(DATA PROVIDED)

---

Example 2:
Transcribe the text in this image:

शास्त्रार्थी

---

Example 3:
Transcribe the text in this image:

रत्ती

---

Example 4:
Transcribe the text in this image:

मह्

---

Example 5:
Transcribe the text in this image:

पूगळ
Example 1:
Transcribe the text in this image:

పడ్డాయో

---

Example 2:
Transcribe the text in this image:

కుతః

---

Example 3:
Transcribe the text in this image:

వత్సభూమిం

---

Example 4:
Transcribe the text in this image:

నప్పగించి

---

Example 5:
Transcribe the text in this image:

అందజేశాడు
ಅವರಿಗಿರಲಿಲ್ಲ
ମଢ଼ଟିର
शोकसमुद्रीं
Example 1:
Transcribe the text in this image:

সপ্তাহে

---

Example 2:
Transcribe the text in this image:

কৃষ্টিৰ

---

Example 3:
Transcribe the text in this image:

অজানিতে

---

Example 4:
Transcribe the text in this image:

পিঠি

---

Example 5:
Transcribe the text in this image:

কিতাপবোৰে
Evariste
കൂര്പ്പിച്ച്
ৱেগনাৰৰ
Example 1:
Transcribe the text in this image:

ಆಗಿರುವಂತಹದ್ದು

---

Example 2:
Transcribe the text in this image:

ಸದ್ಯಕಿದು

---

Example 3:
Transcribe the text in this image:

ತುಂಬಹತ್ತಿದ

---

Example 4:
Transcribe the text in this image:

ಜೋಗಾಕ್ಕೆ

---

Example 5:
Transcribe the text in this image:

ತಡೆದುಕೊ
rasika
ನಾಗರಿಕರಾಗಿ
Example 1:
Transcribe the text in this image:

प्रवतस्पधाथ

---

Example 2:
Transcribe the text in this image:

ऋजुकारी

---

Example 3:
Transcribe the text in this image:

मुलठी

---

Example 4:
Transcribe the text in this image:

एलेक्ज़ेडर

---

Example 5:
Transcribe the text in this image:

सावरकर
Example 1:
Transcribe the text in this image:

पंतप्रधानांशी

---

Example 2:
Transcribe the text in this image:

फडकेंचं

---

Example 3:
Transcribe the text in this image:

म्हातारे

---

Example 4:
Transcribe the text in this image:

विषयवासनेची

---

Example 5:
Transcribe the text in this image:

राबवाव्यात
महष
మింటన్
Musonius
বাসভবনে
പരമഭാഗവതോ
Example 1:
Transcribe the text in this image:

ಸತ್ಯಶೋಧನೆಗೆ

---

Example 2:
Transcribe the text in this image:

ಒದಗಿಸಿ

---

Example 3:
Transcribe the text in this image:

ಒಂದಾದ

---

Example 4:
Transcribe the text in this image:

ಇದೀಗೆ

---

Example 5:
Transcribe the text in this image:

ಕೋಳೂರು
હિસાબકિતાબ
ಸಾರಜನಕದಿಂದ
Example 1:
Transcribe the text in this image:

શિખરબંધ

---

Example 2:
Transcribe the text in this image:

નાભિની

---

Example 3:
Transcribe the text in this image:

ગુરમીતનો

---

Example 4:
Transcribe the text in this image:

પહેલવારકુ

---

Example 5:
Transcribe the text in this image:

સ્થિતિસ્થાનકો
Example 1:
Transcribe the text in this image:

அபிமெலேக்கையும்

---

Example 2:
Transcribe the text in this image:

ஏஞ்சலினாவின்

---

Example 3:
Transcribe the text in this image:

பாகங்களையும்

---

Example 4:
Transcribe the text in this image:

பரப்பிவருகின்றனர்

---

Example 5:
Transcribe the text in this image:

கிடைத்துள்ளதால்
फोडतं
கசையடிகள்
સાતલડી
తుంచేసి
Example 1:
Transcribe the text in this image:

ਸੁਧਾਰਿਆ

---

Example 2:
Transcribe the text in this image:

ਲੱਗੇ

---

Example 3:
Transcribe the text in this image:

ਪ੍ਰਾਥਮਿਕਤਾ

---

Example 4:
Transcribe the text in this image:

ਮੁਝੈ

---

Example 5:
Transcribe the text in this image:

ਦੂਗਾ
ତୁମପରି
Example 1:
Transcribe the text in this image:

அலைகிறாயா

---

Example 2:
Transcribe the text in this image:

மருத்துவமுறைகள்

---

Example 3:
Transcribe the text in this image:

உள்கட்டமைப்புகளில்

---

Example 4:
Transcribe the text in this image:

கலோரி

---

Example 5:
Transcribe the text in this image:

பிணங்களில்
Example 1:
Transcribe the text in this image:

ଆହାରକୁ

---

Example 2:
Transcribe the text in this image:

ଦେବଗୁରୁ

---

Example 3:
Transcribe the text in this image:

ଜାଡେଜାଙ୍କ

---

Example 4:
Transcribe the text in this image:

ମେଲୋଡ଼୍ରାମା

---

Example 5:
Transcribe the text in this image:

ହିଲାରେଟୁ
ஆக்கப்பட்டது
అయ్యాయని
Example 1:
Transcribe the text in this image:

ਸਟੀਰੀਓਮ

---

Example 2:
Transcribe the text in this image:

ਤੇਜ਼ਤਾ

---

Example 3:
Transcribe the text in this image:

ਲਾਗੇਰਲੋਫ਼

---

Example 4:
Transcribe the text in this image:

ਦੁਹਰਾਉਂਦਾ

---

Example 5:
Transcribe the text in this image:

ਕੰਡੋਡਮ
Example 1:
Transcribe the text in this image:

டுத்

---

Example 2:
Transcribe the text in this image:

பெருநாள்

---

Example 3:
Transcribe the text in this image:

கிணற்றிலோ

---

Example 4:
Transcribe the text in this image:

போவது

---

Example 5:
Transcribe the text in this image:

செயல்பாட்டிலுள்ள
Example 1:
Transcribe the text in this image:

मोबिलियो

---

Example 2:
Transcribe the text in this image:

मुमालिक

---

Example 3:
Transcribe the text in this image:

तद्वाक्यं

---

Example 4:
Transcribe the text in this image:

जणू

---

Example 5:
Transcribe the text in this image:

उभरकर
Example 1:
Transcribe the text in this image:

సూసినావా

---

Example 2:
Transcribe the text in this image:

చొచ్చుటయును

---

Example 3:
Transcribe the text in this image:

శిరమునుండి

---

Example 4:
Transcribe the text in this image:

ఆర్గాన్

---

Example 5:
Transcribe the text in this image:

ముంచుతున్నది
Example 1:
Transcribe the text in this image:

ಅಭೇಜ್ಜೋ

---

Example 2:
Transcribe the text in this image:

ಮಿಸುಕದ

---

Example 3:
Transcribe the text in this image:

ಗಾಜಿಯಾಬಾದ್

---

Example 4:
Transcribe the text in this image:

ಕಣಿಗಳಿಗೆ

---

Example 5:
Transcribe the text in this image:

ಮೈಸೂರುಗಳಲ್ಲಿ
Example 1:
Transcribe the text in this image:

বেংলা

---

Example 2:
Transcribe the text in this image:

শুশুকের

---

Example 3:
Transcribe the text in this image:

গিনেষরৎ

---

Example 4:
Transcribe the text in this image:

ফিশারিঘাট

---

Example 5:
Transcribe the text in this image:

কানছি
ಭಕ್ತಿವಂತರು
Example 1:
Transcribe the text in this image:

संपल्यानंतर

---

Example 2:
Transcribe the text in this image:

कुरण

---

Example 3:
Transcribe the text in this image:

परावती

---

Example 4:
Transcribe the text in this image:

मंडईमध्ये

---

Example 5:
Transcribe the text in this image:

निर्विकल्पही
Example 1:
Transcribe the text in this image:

(End DATA PROVIDED)

* _EXERCISE DESCRIPTION_:
When the entries above are retyped, each line must stay exactly as it is.

* _FINISHED TASK_:
---

Example 2:
Transcribe the text in this image:

शास्त्रार्थी

---

Example 3:
Transcribe the text in this image:

रत्ती

---

Example 4:
Transcribe the text in this image:

मह्

---

Example 5:
Transcribe the text in this image:

पूगळ
Example 1:
Transcribe the text in this image:

పడ్డాయో

---

Example 2:
Transcribe the text in this image:

కుతః

---

Example 3:
Transcribe the text in this image:

వత్సభూమిం

---

Example 4:
Transcribe the text in this image:

నప్పగించి

---

Example 5:
Transcribe the text in this image:

అందజేశాడు
ಅವರಿಗಿರಲಿಲ್ಲ
ମଢ଼ଟିର
शोकसमुद्रीं
Example 1:
Transcribe the text in this image:

সপ্তাহে

---

Example 2:
Transcribe the text in this image:

কৃষ্টিৰ

---

Example 3:
Transcribe the text in this image:

অজানিতে

---

Example 4:
Transcribe the text in this image:

পিঠি

---

Example 5:
Transcribe the text in this image:

কিতাপবোৰে
Evariste
കൂര്പ്പിച്ച്
ৱেগনাৰৰ
Example 1:
Transcribe the text in this image:

ಆಗಿರುವಂತಹದ್ದು

---

Example 2:
Transcribe the text in this image:

ಸದ್ಯಕಿದು

---

Example 3:
Transcribe the text in this image:

ತುಂಬಹತ್ತಿದ

---

Example 4:
Transcribe the text in this image:

ಜೋಗಾಕ್ಕೆ

---

Example 5:
Transcribe the text in this image:

ತಡೆದುಕೊ
rasika
ನಾಗರಿಕರಾಗಿ
Example 1:
Transcribe the text in this image:

प्रवतस्पधाथ

---

Example 2:
Transcribe the text in this image:

ऋजुकारी

---

Example 3:
Transcribe the text in this image:

मुलठी

---

Example 4:
Transcribe the text in this image:

एलेक्ज़ेडर

---

Example 5:
Transcribe the text in this image:

सावरकर
Example 1:
Transcribe the text in this image:

पंतप्रधानांशी

---

Example 2:
Transcribe the text in this image:

फडकेंचं

---

Example 3:
Transcribe the text in this image:

म्हातारे

---

Example 4:
Transcribe the text in this image:

विषयवासनेची

---

Example 5:
Transcribe the text in this image:

राबवाव्यात
महष
మింటన్
Musonius
বাসভবনে
പരമഭാഗവതോ
Example 1:
Transcribe the text in this image:

ಸತ್ಯಶೋಧನೆಗೆ

---

Example 2:
Transcribe the text in this image:

ಒದಗಿಸಿ

---

Example 3:
Transcribe the text in this image:

ಒಂದಾದ

---

Example 4:
Transcribe the text in this image:

ಇದೀಗೆ

---

Example 5:
Transcribe the text in this image:

ಕೋಳೂರು
હિસાબકિતાબ
ಸಾರಜನಕದಿಂದ
Example 1:
Transcribe the text in this image:

શિખરબંધ

---

Example 2:
Transcribe the text in this image:

નાભિની

---

Example 3:
Transcribe the text in this image:

ગુરમીતનો

---

Example 4:
Transcribe the text in this image:

પહેલવારકુ

---

Example 5:
Transcribe the text in this image:

સ્થિતિસ્થાનકો
Example 1:
Transcribe the text in this image:

அபிமெலேக்கையும்

---

Example 2:
Transcribe the text in this image:

ஏஞ்சலினாவின்

---

Example 3:
Transcribe the text in this image:

பாகங்களையும்

---

Example 4:
Transcribe the text in this image:

பரப்பிவருகின்றனர்

---

Example 5:
Transcribe the text in this image:

கிடைத்துள்ளதால்
फोडतं
கசையடிகள்
સાતલડી
తుంచేసి
Example 1:
Transcribe the text in this image:

ਸੁਧਾਰਿਆ

---

Example 2:
Transcribe the text in this image:

ਲੱਗੇ

---

Example 3:
Transcribe the text in this image:

ਪ੍ਰਾਥਮਿਕਤਾ

---

Example 4:
Transcribe the text in this image:

ਮੁਝੈ

---

Example 5:
Transcribe the text in this image:

ਦੂਗਾ
ତୁମପରି
Example 1:
Transcribe the text in this image:

அலைகிறாயா

---

Example 2:
Transcribe the text in this image:

மருத்துவமுறைகள்

---

Example 3:
Transcribe the text in this image:

உள்கட்டமைப்புகளில்

---

Example 4:
Transcribe the text in this image:

கலோரி

---

Example 5:
Transcribe the text in this image:

பிணங்களில்
Example 1:
Transcribe the text in this image:

ଆହାରକୁ

---

Example 2:
Transcribe the text in this image:

ଦେବଗୁରୁ

---

Example 3:
Transcribe the text in this image:

ଜାଡେଜାଙ୍କ

---

Example 4:
Transcribe the text in this image:

ମେଲୋଡ଼୍ରାମା

---

Example 5:
Transcribe the text in this image:

ହିଲାରେଟୁ
ஆக்கப்பட்டது
అయ్యాయని
Example 1:
Transcribe the text in this image:

ਸਟੀਰੀਓਮ

---

Example 2:
Transcribe the text in this image:

ਤੇਜ਼ਤਾ

---

Example 3:
Transcribe the text in this image:

ਲਾਗੇਰਲੋਫ਼

---

Example 4:
Transcribe the text in this image:

ਦੁਹਰਾਉਂਦਾ

---

Example 5:
Transcribe the text in this image:

ਕੰਡੋਡਮ
Example 1:
Transcribe the text in this image:

டுத்

---

Example 2:
Transcribe the text in this image:

பெருநாள்

---

Example 3:
Transcribe the text in this image:

கிணற்றிலோ

---

Example 4:
Transcribe the text in this image:

போவது

---

Example 5:
Transcribe the text in this image:

செயல்பாட்டிலுள்ள
Example 1:
Transcribe the text in this image:

मोबिलियो

---

Example 2:
Transcribe the text in this image:

मुमालिक

---

Example 3:
Transcribe the text in this image:

तद्वाक्यं

---

Example 4:
Transcribe the text in this image:

जणू

---

Example 5:
Transcribe the text in this image:

उभरकर
Example 1:
Transcribe the text in this image:

సూసినావా

---

Example 2:
Transcribe the text in this image:

చొచ్చుటయును

---

Example 3:
Transcribe the text in this image:

శిరమునుండి

---

Example 4:
Transcribe the text in this image:

ఆర్గాన్

---

Example 5:
Transcribe the text in this image:

ముంచుతున్నది
Example 1:
Transcribe the text in this image:

ಅಭೇಜ್ಜೋ

---

Example 2:
Transcribe the text in this image:

ಮಿಸುಕದ

---

Example 3:
Transcribe the text in this image:

ಗಾಜಿಯಾಬಾದ್

---

Example 4:
Transcribe the text in this image:

ಕಣಿಗಳಿಗೆ

---

Example 5:
Transcribe the text in this image:

ಮೈಸೂರುಗಳಲ್ಲಿ
Example 1:
Transcribe the text in this image:

বেংলা

---

Example 2:
Transcribe the text in this image:

শুশুকের

---

Example 3:
Transcribe the text in this image:

গিনেষরৎ

---

Example 4:
Transcribe the text in this image:

ফিশারিঘাট

---

Example 5:
Transcribe the text in this image:

কানছি
ಭಕ್ತಿವಂತರು
Example 1:
Transcribe the text in this image:

संपल्यानंतर

---

Example 2:
Transcribe the text in this image:

कुरण

---

Example 3:
Transcribe the text in this image:

परावती

---

Example 4:
Transcribe the text in this image:

मंडईमध्ये

---

Example 5:
Transcribe the text in this image:

निर्विकल्पही
Example 1:
Transcribe the text in this image:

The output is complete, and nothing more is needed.